I logged in with my google emaail, see if you can add yourself.... just add your zip code or something like that don't feed it your exact home address. the frappr page might be cool also.... I can't figure out how to insert the map on vortex though


----------



## PhunkFX (Feb 22, 2002)

*Re: Tri State TT's STAND UP (exboy99)*

Name: Ricky (Mod purchaser), Leah (Owner)
Where you're at?: Lake Katrine, NY
Photo:
















Yes.... this car.


----------



## VWdriver03 (Jul 26, 2005)

*Re: Tri State TT's STAND UP (PhunkFX)*

haha one of my favorite TT "oops" pictures







btw Ricky, I might be joining you as a fellow S4 owner if things are as bad as I think they are with the TT.


----------



## Murderface (Nov 13, 2006)

*Re: Tri State TT's STAND UP (VWdriver03)*

*cough* regional forums







*cough*
btw I love Phunk's pic...it made it onto icanhascheeseburger









http://icanhascheezburger.com/...-time/


----------



## v3rtig0 (Feb 3, 2008)

*Re: Tri State TT's STAND UP (Murderface)*

cool...northerners







i'm originally from newton nj but i'm in richmond va atm. if you guys do correlate a spring gtg i wanna to try and join up. i still got family up in sparta, newton area so it's only a 45-60min up 80 for me. i'll be at a race in VIR down here in april though but i'd still like to know when


----------



## PhunkFX (Feb 22, 2002)

*Re: Tri State TT's STAND UP (VWdriver03)*


_Quote, originally posted by *VWdriver03* »_btw Ricky, I might be joining you as a fellow S4 owner if things are as bad as I think they are with the TT.

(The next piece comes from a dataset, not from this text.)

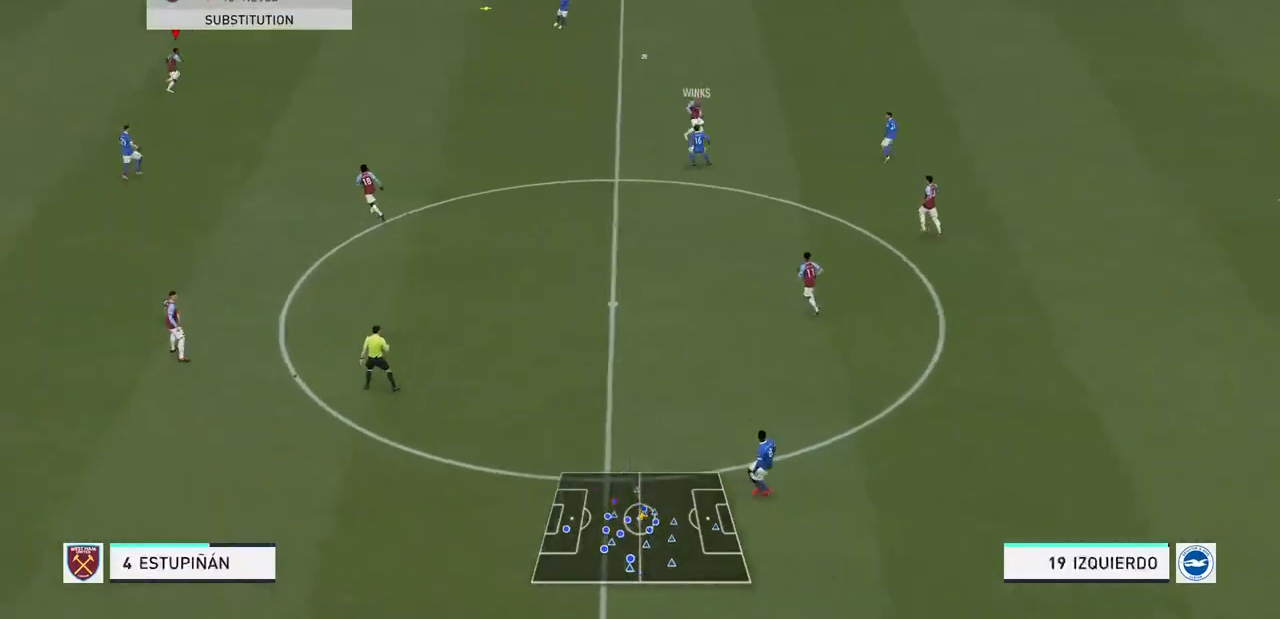
{"buttons": ["R2"], "left_stick": "right", "right_stick": "center", "events": []}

Well I certainly hope for the best with the TT brother. But then again, I'd be very happy to have another cool S4 buddy.
If you go S4, let me know if have any questions or whatev! http://****************.com/smile/emthup.gif


----------



## VWdriver03 (Jul 26, 2005)

*Re: Tri State TT's STAND UP (PhunkFX)*


_Quote, originally posted by *PhunkFX* »_
Well I certainly hope for the best with the TT brother. But then again, I'd be very happy to have another cool S4 buddy.
If you go S4, let me know if have any questions or whatev! http://****************.com/smile/emthup.gif 

thanks, I guess we'll find out next week.


----------



## scoTT la rock (Jun 17, 2007)

*Re: Tri State TT's STAND UP (PhunkFX)*


_Quote, originally posted by *PhunkFX* »_Name: Ricky (Mod purchaser), Leah (Owner)
Where you're at?: Lake Katrine, NY
Photo:










that looks slammed well. what suspension are you running?? very nice.


----------



## PhunkFX (Feb 22, 2002)

*Re: Tri State TT's STAND UP (scoTT la rock)*

Ghetto VMAXX. Woot!


----------



## thenamescolby (Apr 18, 2007)

*Re: Tri State TT's STAND UP (exboy99)*

upstate represent. well i go to school up here, does that count?


----------



## Minibabe (Jul 5, 2006)

*Re: Tri State TT's STAND UP (thenamescolby)*

I am located on Long island and I just bought my TT on tuesday.....no pics. yet sorry.








My name is Amanda 
and my TT is silver with black leather and it currently has 18" privat wheels on it.
I will be at the G2G tomorrow.......I will look for you and you can look for me


----------



## scoTT la rock (Jun 17, 2007)

*Re: Tri State TT's STAND UP (Minibabe)*


_Quote, originally posted by *Minibabe* »_I am located on Long island and I just bought my TT on tuesday.....no pics. yet sorry.








My name is Amanda 
and my TT is silver with black leather and it currently has 18" privat wheels on it.
I will be at the G2G tomorrow.......I will look for you and you can look for me
















welcome amanda! awesome. i will probably be there with my girl sometime after 7 tonite. word.


----------



## scoTT la rock (Jun 17, 2007)

*Re: Tri State TT's STAND UP (PhunkFX)*


_Quote, originally posted by *PhunkFX* »_Ghetto VMAXX. Woot!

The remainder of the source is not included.